Posts Tagged ‘veneto’

Etruscan Warrior

To this day, the origins of Venice remain somewhat of a mystery. Little historical information is available about the migration of peoples into the Veneto region, but that has not stopped historians from forming theories about the origins. According to Grant Allen, the origins of Venice are actually a story of refugee.

It is believed that the Veneto region was first occupied by an Etruscan population around 3000 BCE. Centuries later, the Veneti, an Illyrian tribe, became the primary inhabitants of the Veneto region. The country of Veneti was established after the nation was Romanized, and Padua was established as the capital.

Atilla's Invasion of Italy

In 453 ACE, Attila and the Huns invaded Italy, destroying Padua, and the anciet city of Altinum. Refugees from the cities fled to islands within the Italian lagoon, settling on an island called Torcello (commonly referred to as the Mother City of Venice). A second invasion in 568, by the Lombards, forced Romanized and Christian Veneti into the lagoon as well, settling in Rivo Alto, Malamocco, and Torcello. The refugees settled as far in as the Venezia islands, which now constitute modern day Venice.

Paulucius Anafestus is believed to have been the first Doge (or Duke) of lagoon nation, elected in the year 697. The Veneto region remained somewhat unscaved for the next several centuries, until Charlemagne founded the new Roman Empire in the west, in the eight century. The Venetians fled from Malamocco to Rivo Alto when King Pepin threatened to invade the lagoon, but were successful in defending their nation in 809.

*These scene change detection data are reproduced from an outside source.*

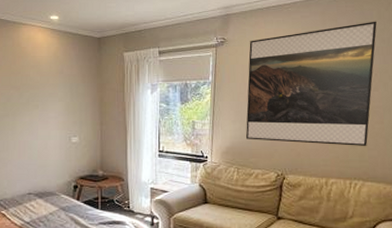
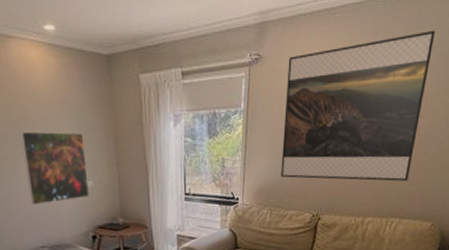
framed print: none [22,95,75,156] -> present [21,131,89,205]

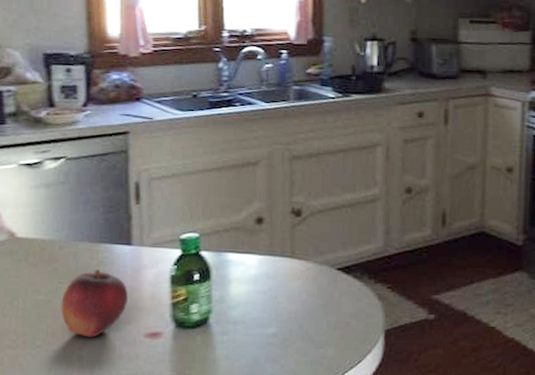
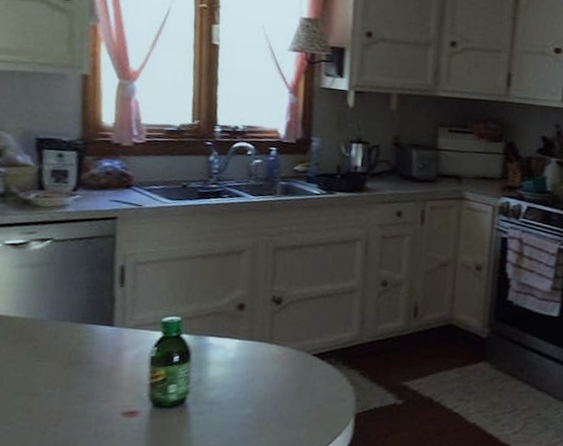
fruit: present [61,269,128,338] -> none [38,349,107,415]

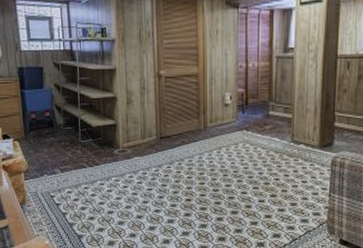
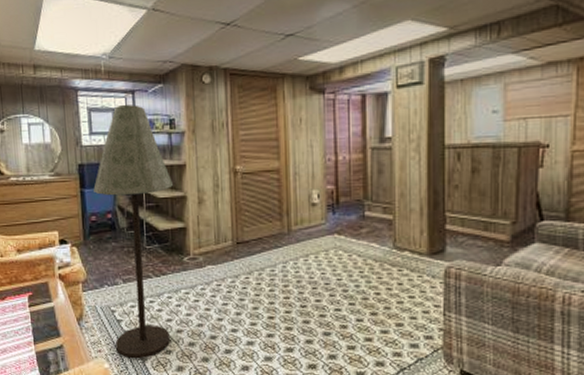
floor lamp: none [32,13,104,236] -> present [93,104,173,359]

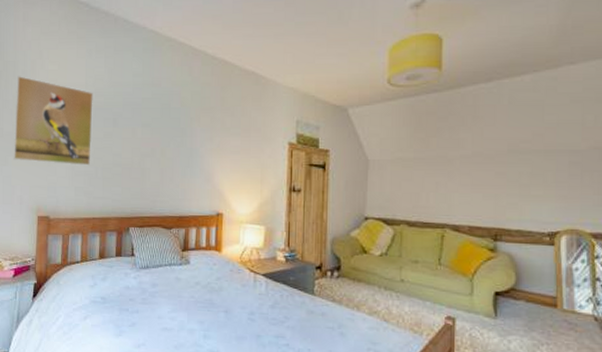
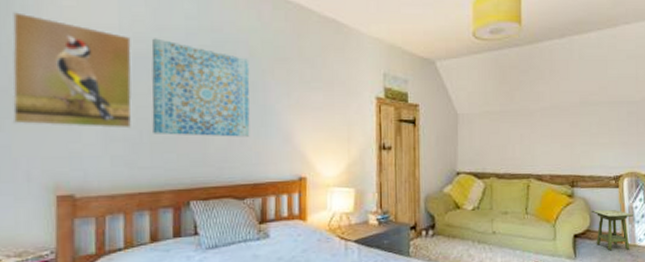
wall art: none [105,93,181,176] -> present [151,38,250,137]
side table: none [517,267,572,316] -> present [591,209,633,251]

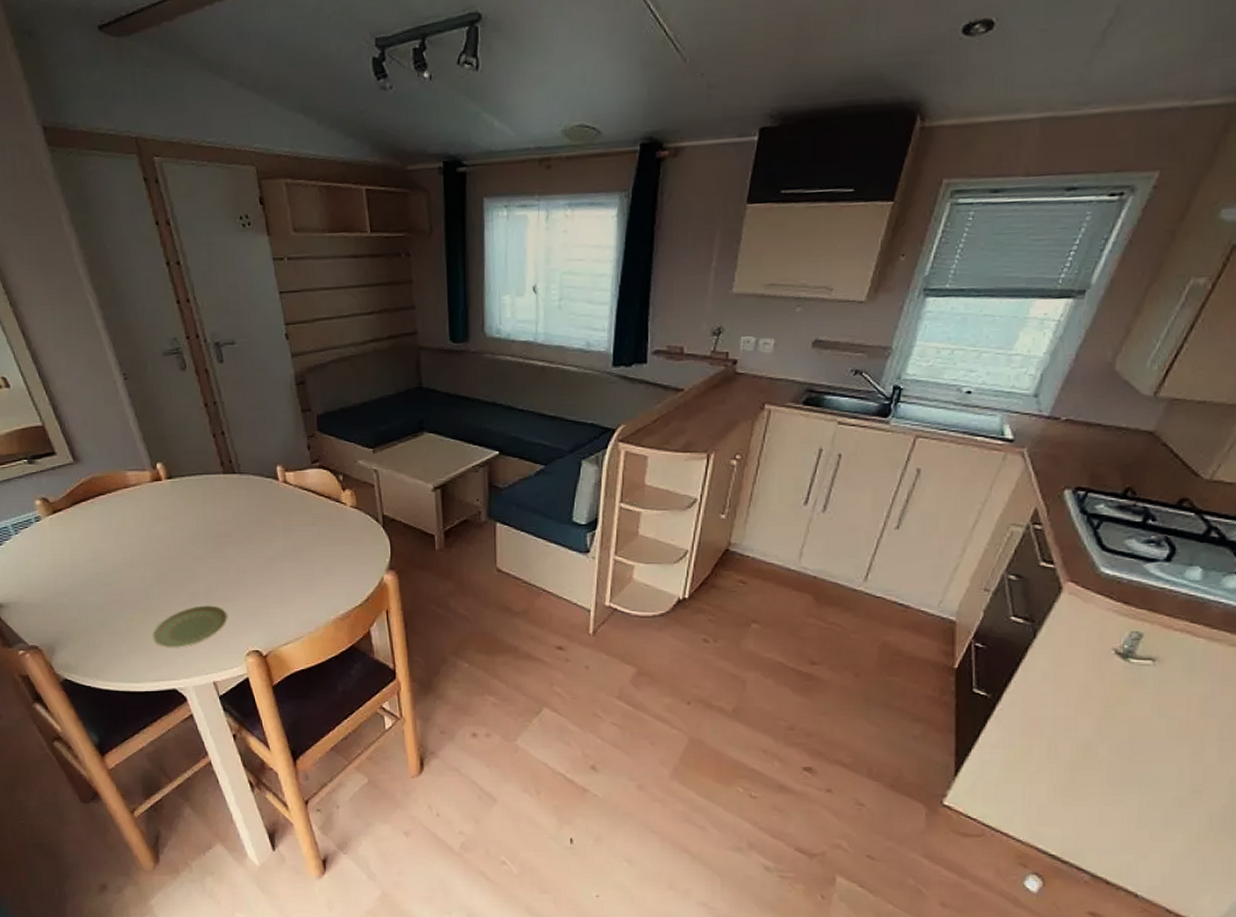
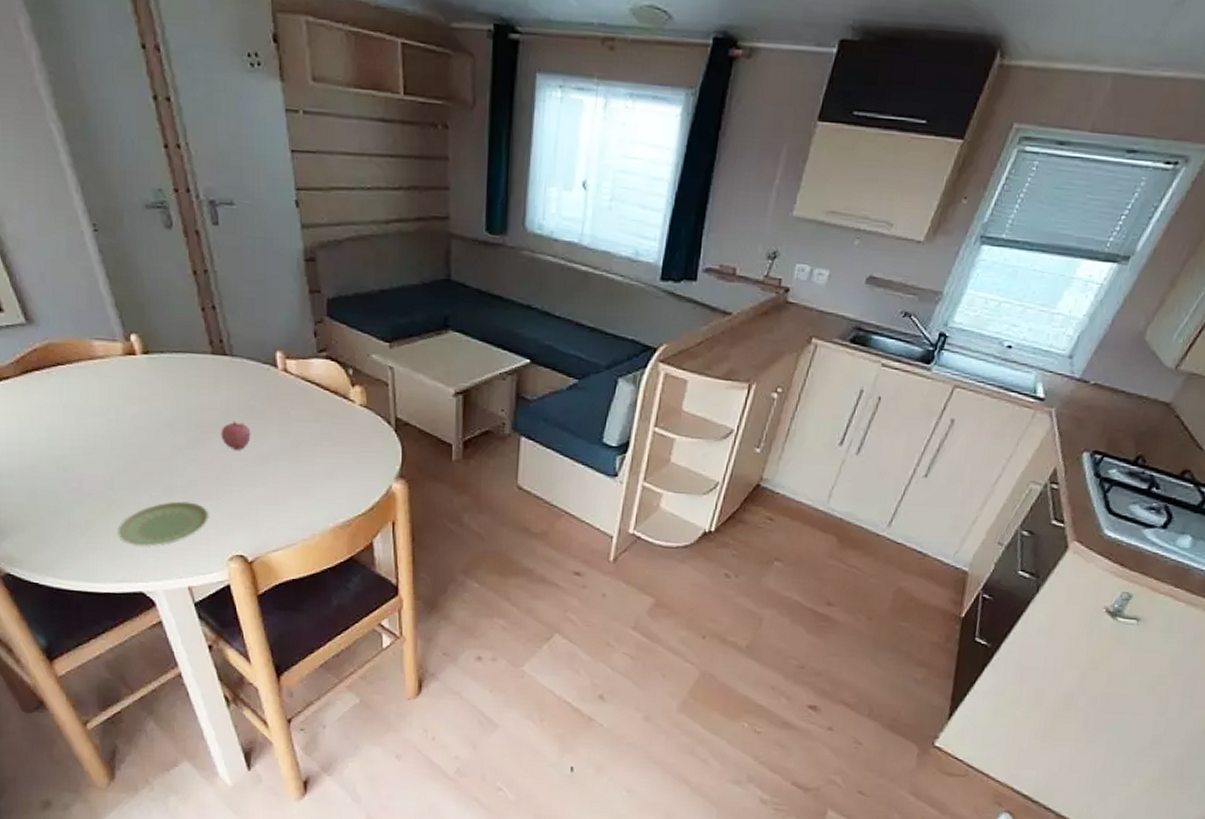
fruit: none [234,530,260,556] -> present [221,421,251,450]

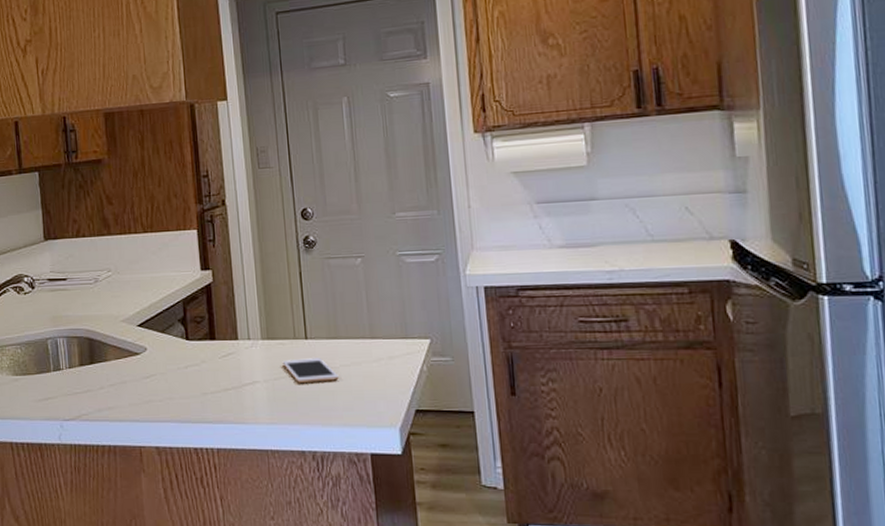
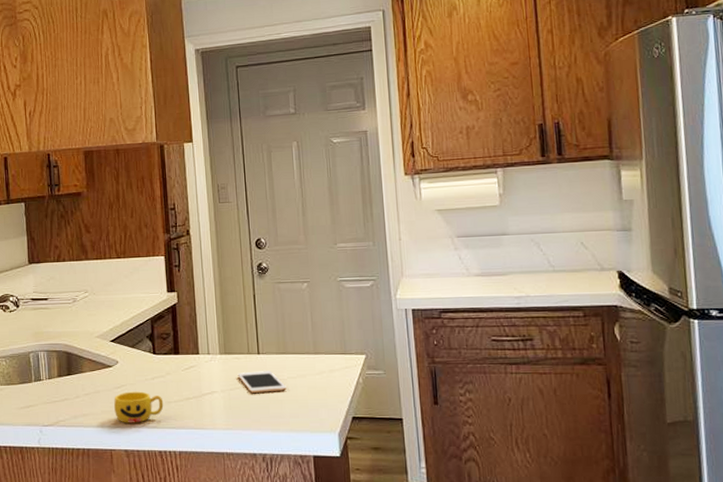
cup: none [143,381,199,417] -> present [114,391,164,423]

The seat of government was moved from Malamocco to Rivo Alto (or Rialto), which is present day Venice. A new palace was constructed for Doge Angelus Participotius. Venice became very rich and prosperous, as it laid on a trade route between western and eastern Europe. Venice benefited from the crippling Crusades during the eleventh century, and continued to increase commerce and trade as it harbored all of Europe.